Action item:
Copy the following lines word for word, leaving out the pictures.

Data listing:
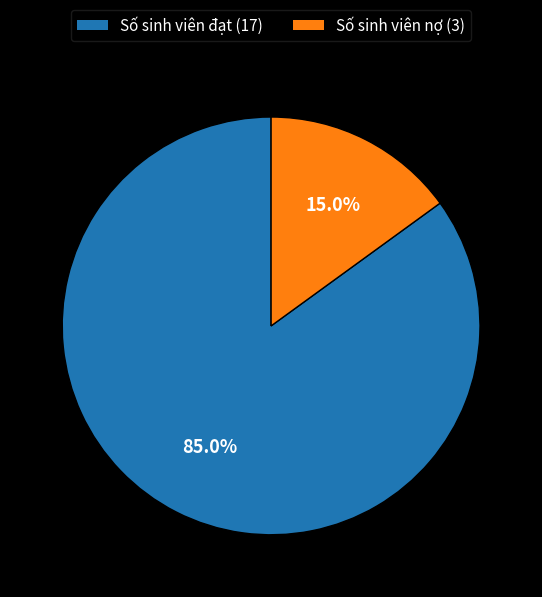

What percentage is NOT represented by Số sinh viên nợ?

85.0%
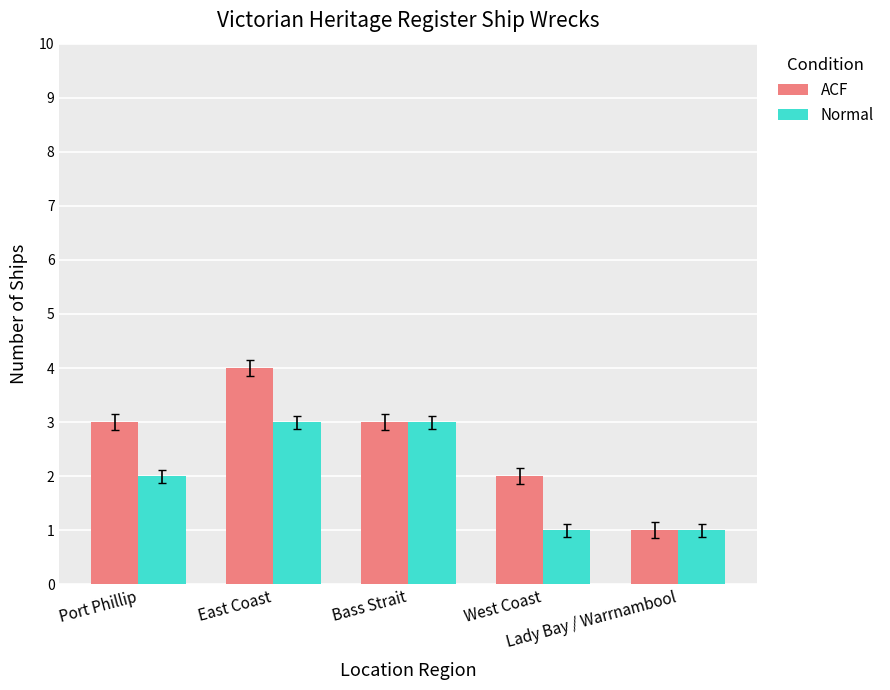

At which label does ACF reach its peak?

East Coast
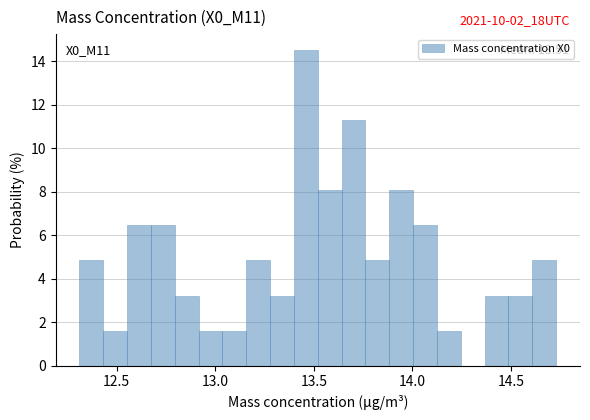

Around what value on the x-axis is the tallest bar? Give the approximate position of its centre, as read against the axis.

13.45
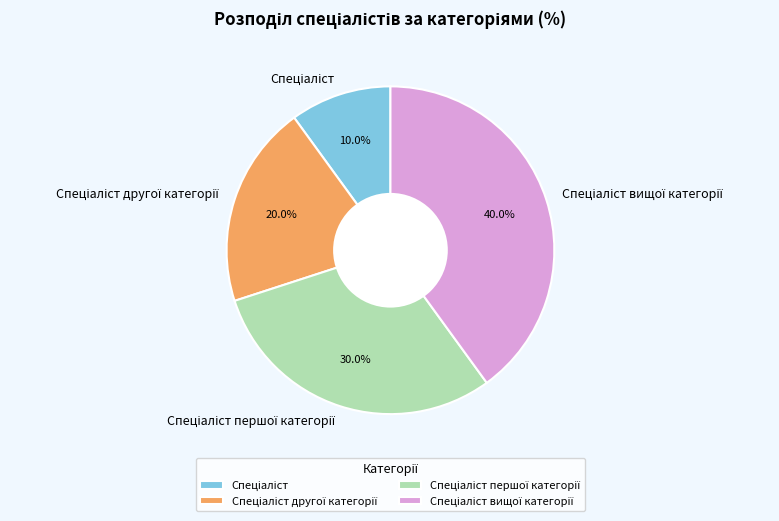

Does any single category account for the majority?

No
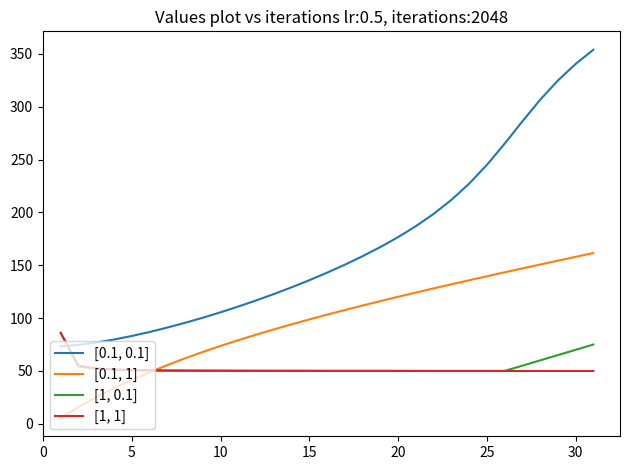

What are all the series names shown in the legend?

[0.1, 0.1], [0.1, 1], [1, 0.1], [1, 1]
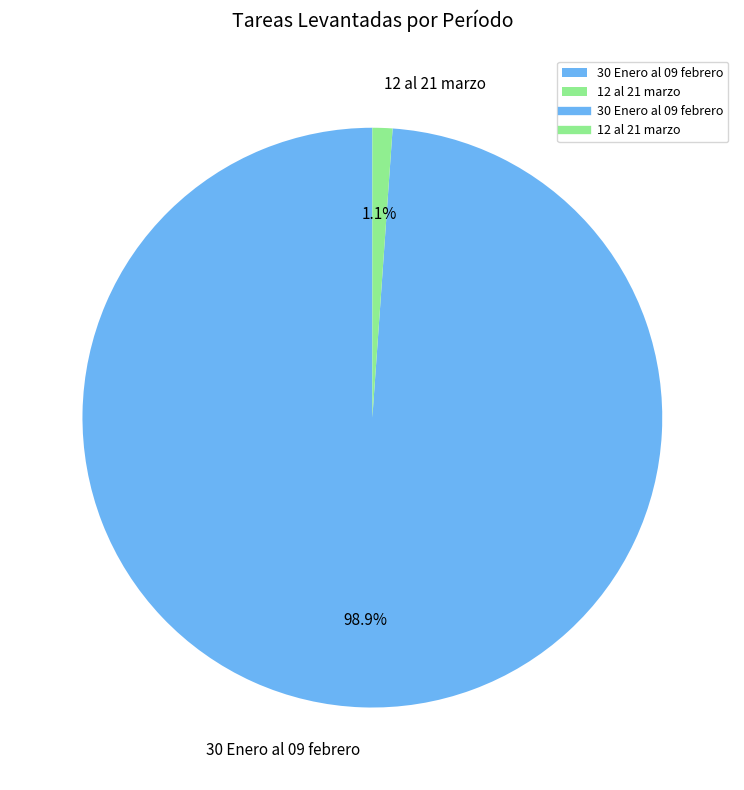

To the nearest percent, what portion does 12 al 21 marzo represent?

1%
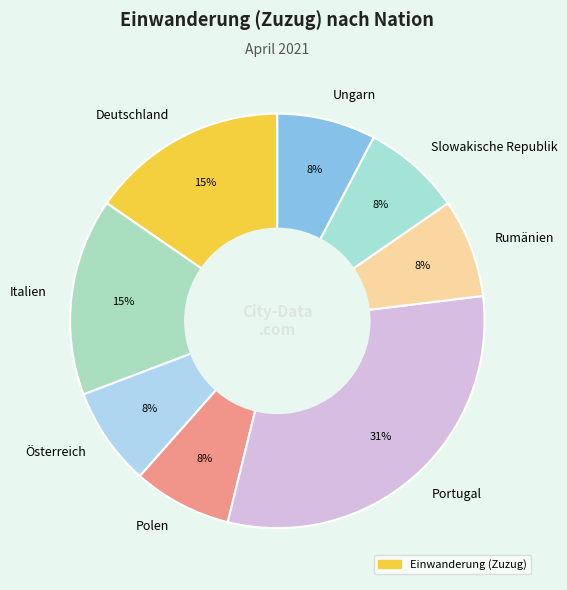

Does Ungarn account for over 50% of the chart?

No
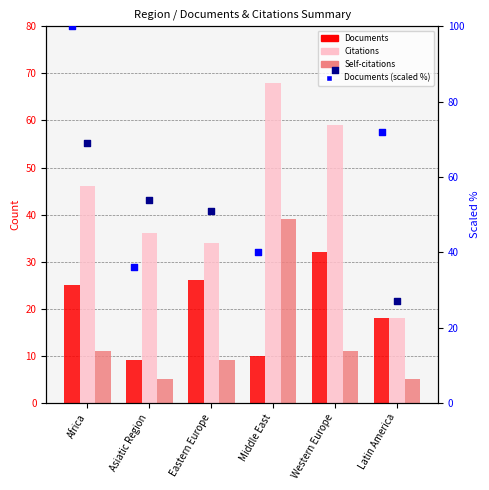

Which series has the widest spread of Y values?

Documents (scaled %)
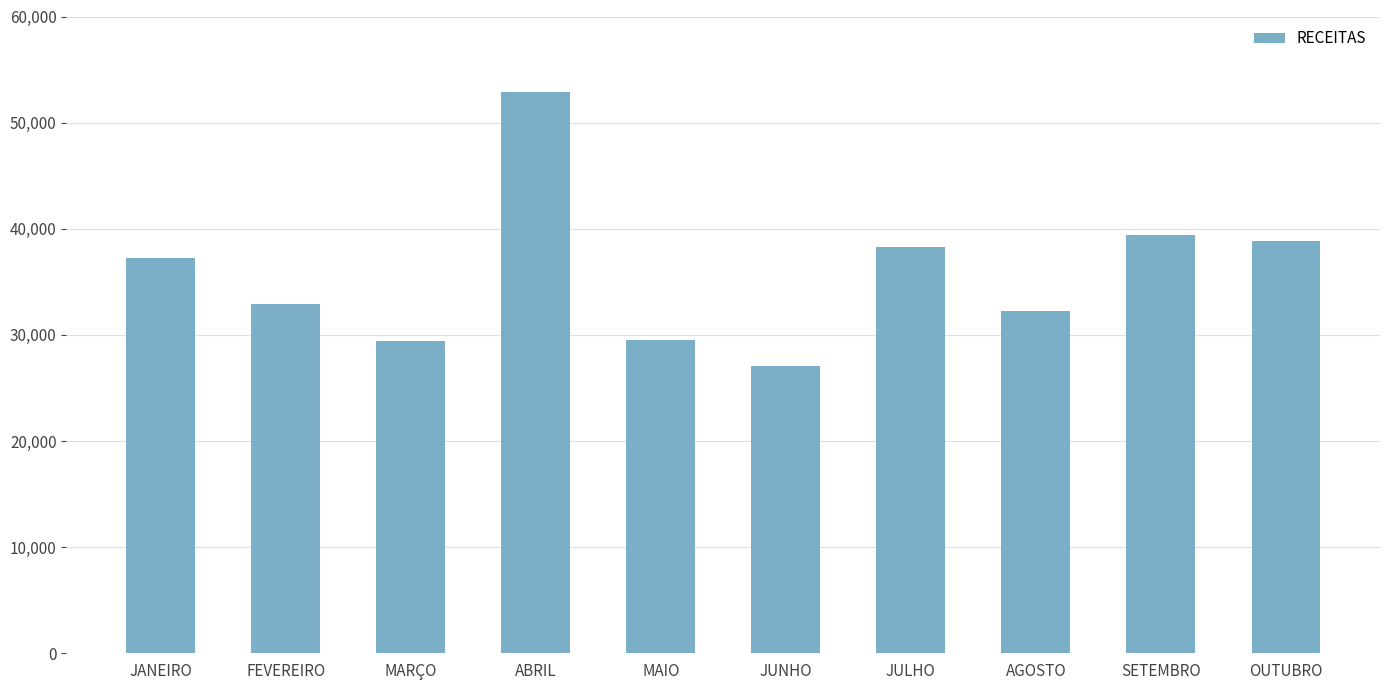

What is the value of the 3rd bar from the left?

29412.5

Exercise response:
What percentage is NOT represented by Số sinh viên nợ?

85.0%

At which label does ACF reach its peak?

East Coast

Around what value on the x-axis is the tallest bar? Give the approximate position of its centre, as read against the axis.

13.45

Does any single category account for the majority?

No

What are all the series names shown in the legend?

[0.1, 0.1], [0.1, 1], [1, 0.1], [1, 1]

To the nearest percent, what portion does 12 al 21 marzo represent?

1%

Does Ungarn account for over 50% of the chart?

No

Which series has the widest spread of Y values?

Documents (scaled %)

What is the value of the 3rd bar from the left?

29412.5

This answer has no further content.